» **Brief**:
Show every line from the entries that follow which holds the word "pprof".

------ Provided information ------

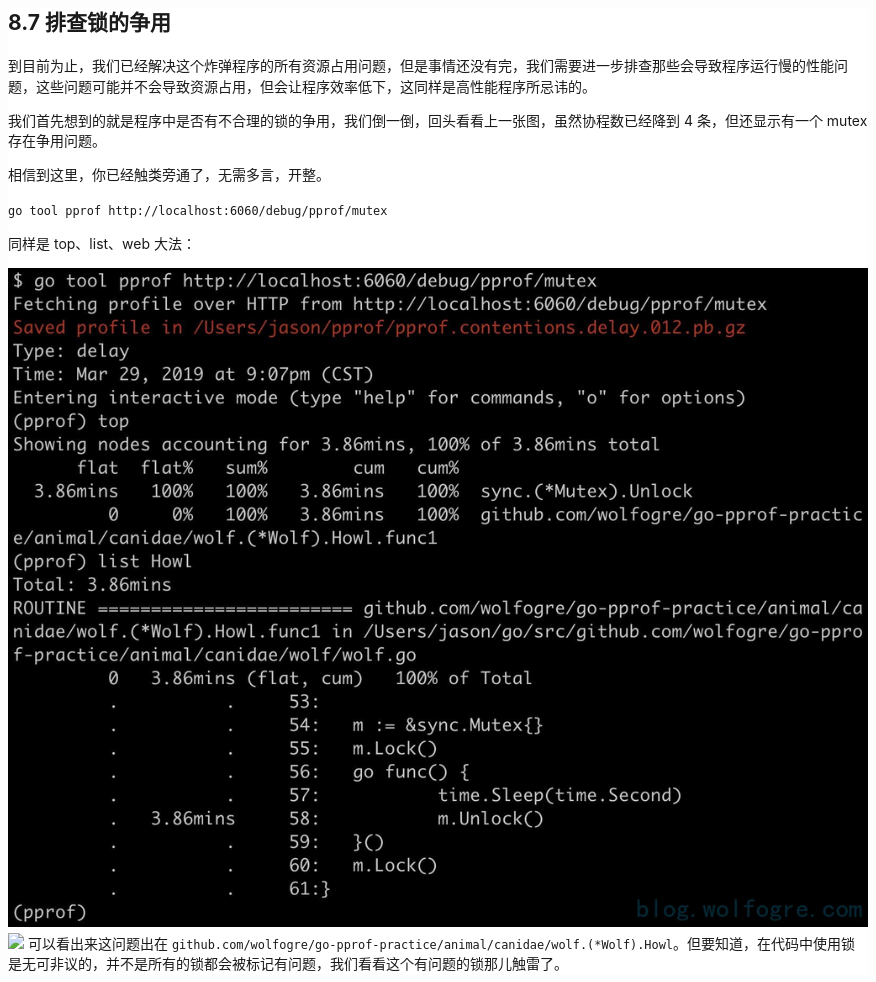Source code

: ## 8.7 排查锁的争用
到目前为止，我们已经解决这个炸弹程序的所有资源占用问题，但是事情还没有完，我们需要进一步排查那些会导致程序运行慢的性能问题，这些问题可能并不会导致资源占用，但会让程序效率低下，这同样是高性能程序所忌讳的。

我们首先想到的就是程序中是否有不合理的锁的争用，我们倒一倒，回头看看上一张图，虽然协程数已经降到 4 条，但还显示有一个 mutex 存在争用问题。

相信到这里，你已经触类旁通了，无需多言，开整。

```bash
go tool pprof http://localhost:6060/debug/pprof/mutex
```
同样是 top、list、web 大法：


![](./../images/036.jpg)
![](./../images/037.jpg)
可以看出来这问题出在 `github.com/wolfogre/go-pprof-practice/animal/canidae/wolf.(*Wolf).Howl`。但要知道，在代码中使用锁是无可非议的，并不是所有的锁都会被标记有问题，我们看看这个有问题的锁那儿触雷了。
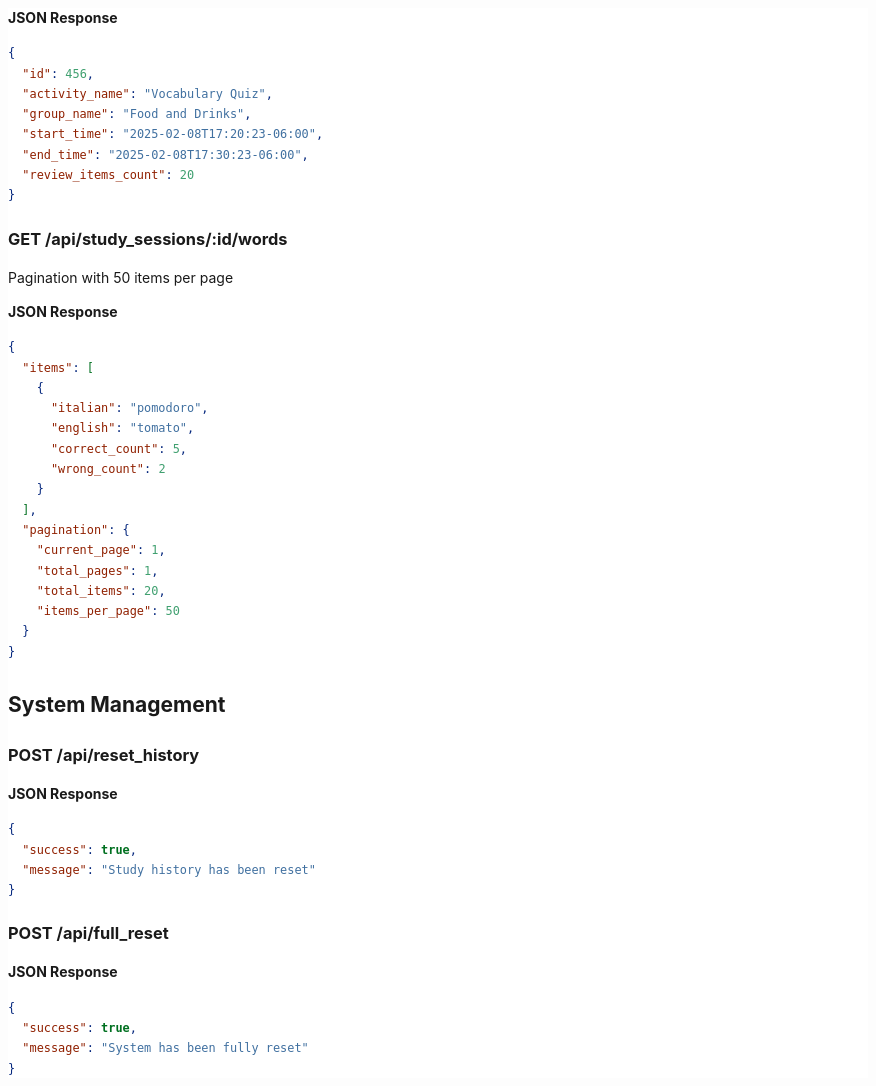 **JSON Response**
```json
{
  "id": 456,
  "activity_name": "Vocabulary Quiz",
  "group_name": "Food and Drinks",
  "start_time": "2025-02-08T17:20:23-06:00",
  "end_time": "2025-02-08T17:30:23-06:00",
  "review_items_count": 20
}
```

### GET /api/study_sessions/:id/words
Pagination with 50 items per page

**JSON Response**
```json
{
  "items": [
    {
      "italian": "pomodoro",
      "english": "tomato",
      "correct_count": 5,
      "wrong_count": 2
    }
  ],
  "pagination": {
    "current_page": 1,
    "total_pages": 1,
    "total_items": 20,
    "items_per_page": 50
  }
}
```

## System Management

### POST /api/reset_history

**JSON Response**
```json
{
  "success": true,
  "message": "Study history has been reset"
}
```

### POST /api/full_reset

**JSON Response**
```json
{
  "success": true,
  "message": "System has been fully reset"
}
```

------

» **Response**:
go tool pprof http://localhost:6060/debug/pprof/mutex
可以看出来这问题出在 `github.com/wolfogre/go-pprof-practice/animal/canidae/wolf.(*Wolf).Howl`。但要知道，在代码中使用锁是无可非议的，并不是所有的锁都会被标记有问题，我们看看这个有问题的锁那儿触雷了。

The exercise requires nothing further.